A PRECARIEDADE POLITICAMENTE INDUZIDA E O EMPREENDEDOR DE SI MESMO NO CASO UBER: Sob uma perspectiva de diálogo entre Butler, Dardot e Laval.

Foto: Divulgação

Por Daniele Barbosa | Editora Lumen Juris 

O presente livro, apoiando-se em Judith Butler, Christian Laval e Pierre Dardot, busca investigar se estaria em curso, no Brasil, uma política de precariedade induzida da vida dos motoristas em plataformas digitais de transporte e de que modo o Estado brasileiro estaria operando para a construção de um enquadramento de empreendedor de si mesmo. Foram ouvidas, para esse fim, as vozes dos motoristas da empresa Uber, no período de 2018 a 2019. Além disso, foram analisadas as principais alterações legislativas em relação ao tema, bem como decisões judiciais.
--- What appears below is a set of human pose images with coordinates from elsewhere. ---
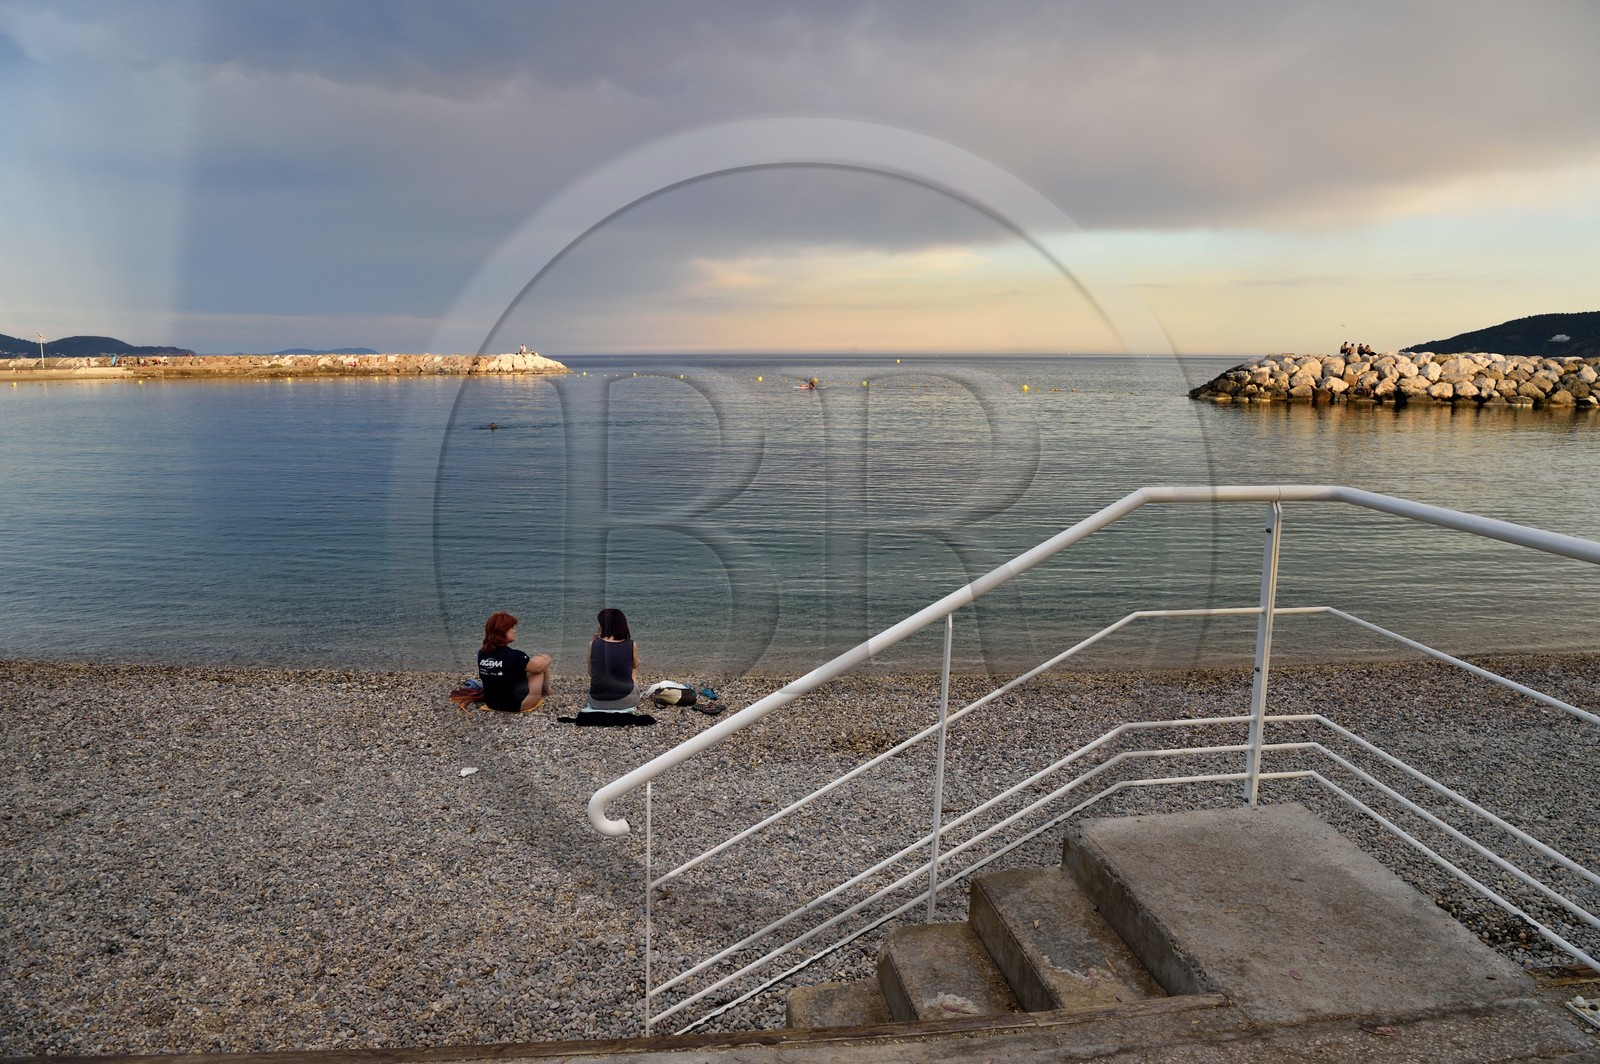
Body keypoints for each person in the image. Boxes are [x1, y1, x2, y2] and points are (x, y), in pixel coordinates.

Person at [476, 611, 553, 712]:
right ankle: (547, 691)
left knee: (531, 664)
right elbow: (538, 668)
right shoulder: (516, 656)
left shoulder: (482, 653)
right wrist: (547, 658)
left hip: (491, 703)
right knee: (540, 666)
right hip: (517, 704)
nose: (515, 631)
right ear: (502, 631)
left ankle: (547, 690)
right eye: (512, 628)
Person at [588, 607, 642, 711]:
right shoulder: (631, 645)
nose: (597, 626)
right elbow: (635, 665)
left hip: (596, 702)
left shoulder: (592, 644)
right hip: (626, 701)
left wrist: (596, 644)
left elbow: (591, 673)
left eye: (599, 623)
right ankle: (629, 689)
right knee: (633, 666)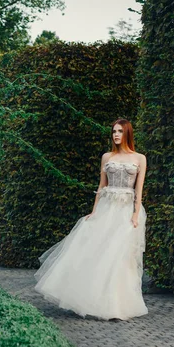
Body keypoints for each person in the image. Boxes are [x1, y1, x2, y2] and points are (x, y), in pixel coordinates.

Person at [34, 118, 148, 320]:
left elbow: (139, 189)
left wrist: (135, 214)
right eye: (114, 131)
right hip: (107, 208)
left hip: (126, 210)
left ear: (128, 133)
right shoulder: (107, 157)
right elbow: (101, 186)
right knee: (100, 252)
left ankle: (118, 305)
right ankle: (94, 301)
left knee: (120, 256)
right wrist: (94, 212)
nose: (116, 135)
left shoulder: (140, 158)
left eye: (120, 131)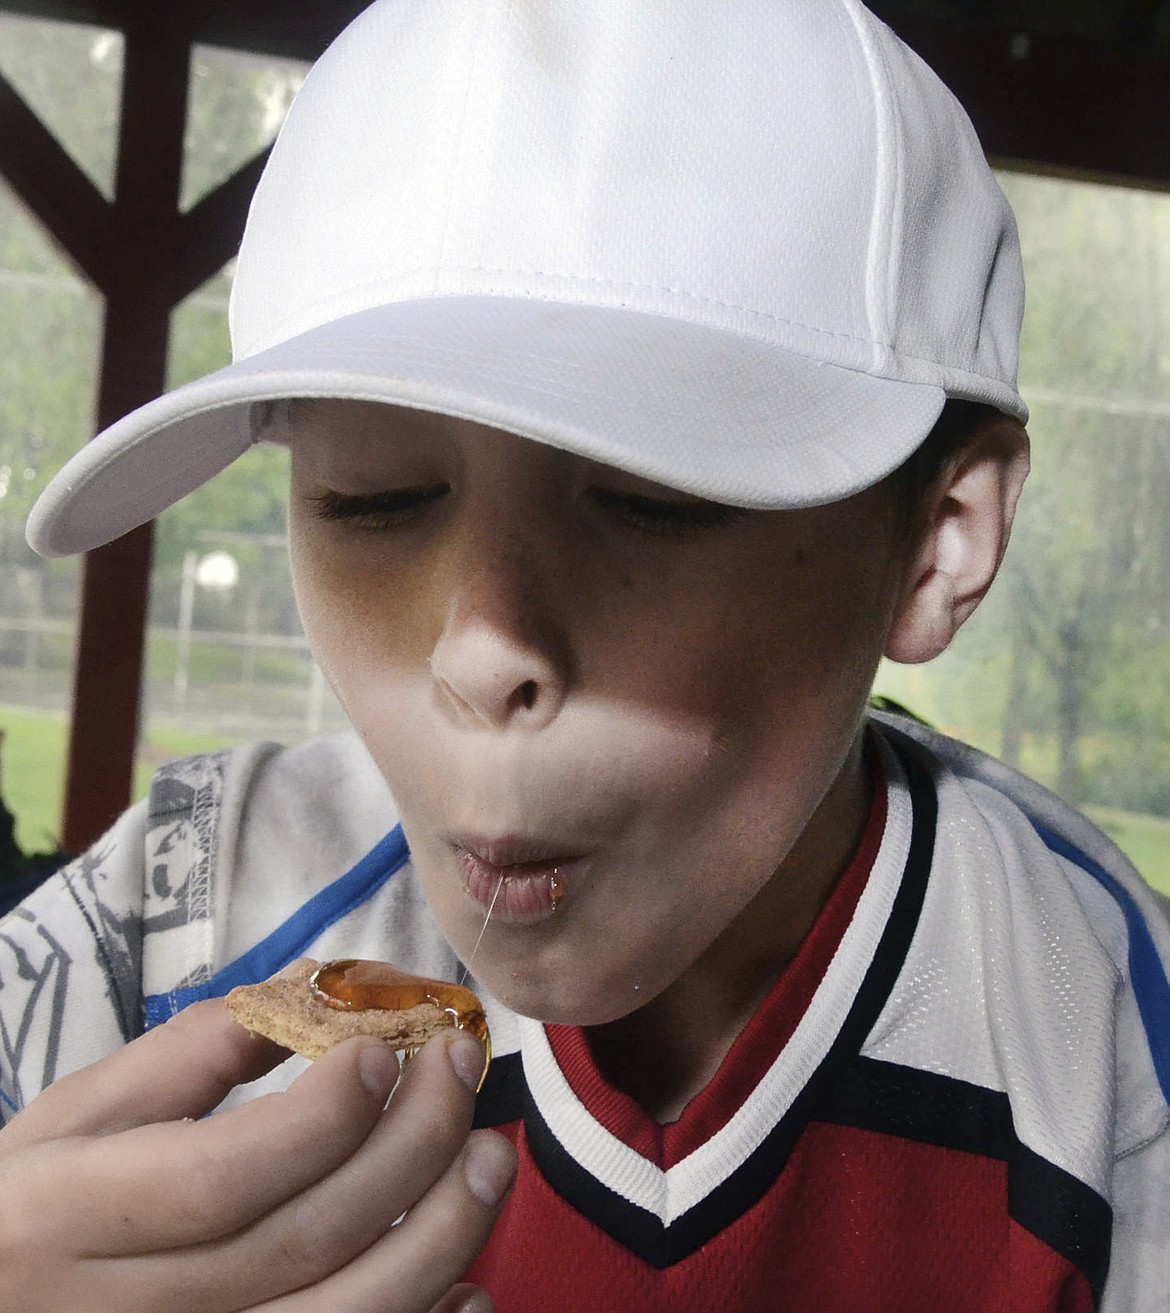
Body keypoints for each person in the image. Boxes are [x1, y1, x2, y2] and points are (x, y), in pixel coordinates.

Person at [3, 1, 1168, 1309]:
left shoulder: (1107, 1035)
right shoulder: (175, 917)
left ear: (935, 540)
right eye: (372, 500)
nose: (481, 647)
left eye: (653, 501)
Saber se o Estado brasileiro, ao estimular a construção de um determinado enquadramento, está produzindo uma violência, geradora da maximização da precariedade da vida desses trabalhadores, parece fundamental para uma luta por condições que possam tornar as vidas mais vivíveis. Enxergar esse enquadramento é necessário, se pretendemos gestar resistências que afirmem que esses corpos precários importam!

Daniele Barbosa

Membra da Rede Trabalho em Cena. Professora de Direito do Trabalho na UERJ (2017 a 2019) e professora convidada na pós-graduação no CEPED/UERJ. Idealizadora dos projetos “Trabalhadores de Apps em Cena” e “Trabalho em Cena”. Criadora da página @trabalhadoresdeappsemcena. Advogada.

Prefácio

Wilson Ramos Filho (Xixo)

Não é bom viver no Brasil atual. O sentimento de mal-estar social invade diversas dimensões de nossas vidas.

Esta constatação empírica desafia os operadores jurídicos a propor explicações racionais que se constituam em diagnósticos, essenciais para que se inicie o necessário movimento que visará à transformação da realidade.

Este instigante livro, resultado das pesquisas da autora no programa de mestrado da UFRJ, surge durante a pandemia que, pelos impactos sociais e econômicos que causou, possibilitou a percepção da importância do trabalho humano na sociedade brasileira atual.

Além disso, foi desenvolvido no contexto histórico que se inicia com o golpe de estado de 2016 que implantou, sem pudores ou escaramuças, o ideário neoliberal, primeiro com Temer, o usurpador, depois com Bolsonaro, o obscurantista.

Essas adjetivações duras se fazem oportunas para que entendamos a dramaticidade, ética e civilizatória, da destruição de direitos sociais que enseja a utilização, também epidêmica, do trabalho humano precário por intermédio de aplicativos.

O livro da professora Daniele Barbosa consegue, a partir de pesquisa qualitativa, desmistificar o chamado empreendedorismo daqueles que, por não terem mais nada para vender, comercializam-se, mercadorias, em longas jornadas de trabalho, sem direitos ou garantias, sob veladas formas de subordinação, para sobreviver, para “ganhar a vida”, gerando lucros para os acionistas de plataformas digitais.

Trata-se de um livro jurídico que, sem dúvida, inova na abordagem contaminando os enunciados normativos e jurisdicionais com a vida real de todos nós e com as vidas que, perdidas, não merecem o luto, com as vidas daqueles que são explorados como empreendedores de si mesmos. São vidas que não importam. Essa superexploração precarizadora está na raiz do mal-estar em muitos daqueles que não se deixaram colonizar pelo frequente elogio da maneira capitalista de existir em sociedade.

A regulação incidente sobre o trabalho humano explorado, drasticamente precarizada pela reforma trabalhista, adquire na realidade atual requintes de crueldade pela aplicação ideologicamente comprometida que vem recebendo por parte do judiciário trabalhista e da corte constitucional, em termos gerais e, no caso dos motoristas de aplicativos, especificamente, de modo perverso.

Por possibilitar entender um pouco melhor os mecanismos de normalização dessas atrozes iniquidades e profundas injustiças, este livro, redigido talentosamente para melhor se comunicar com os leitores, certamente servirá de fonte para outras pesquisas científicas futuras, mas sua principal virtude é outra, vai além: permite que leitores mais argutos percebam vários dos mecanismos de dominação que constituem as relações capitalistas de produção que, um dia, haverão de ser superadas.

Boa leitura.

Curitiba, outubro de 2020

Wilson Ramos Filho (Xixo)

Doutor em Direito, professor na Universidade Federal do Paraná (UFPR), professor titular de Direito do Trabalho no mestrado das Faculdades Integradas do Brasil (UNIBRASIL), professor na Universidade de Pablo de Olavide (Sevilha, Espanha) e presidente do Instituto Defesa da Classe Trabalhadora (DECLATRA).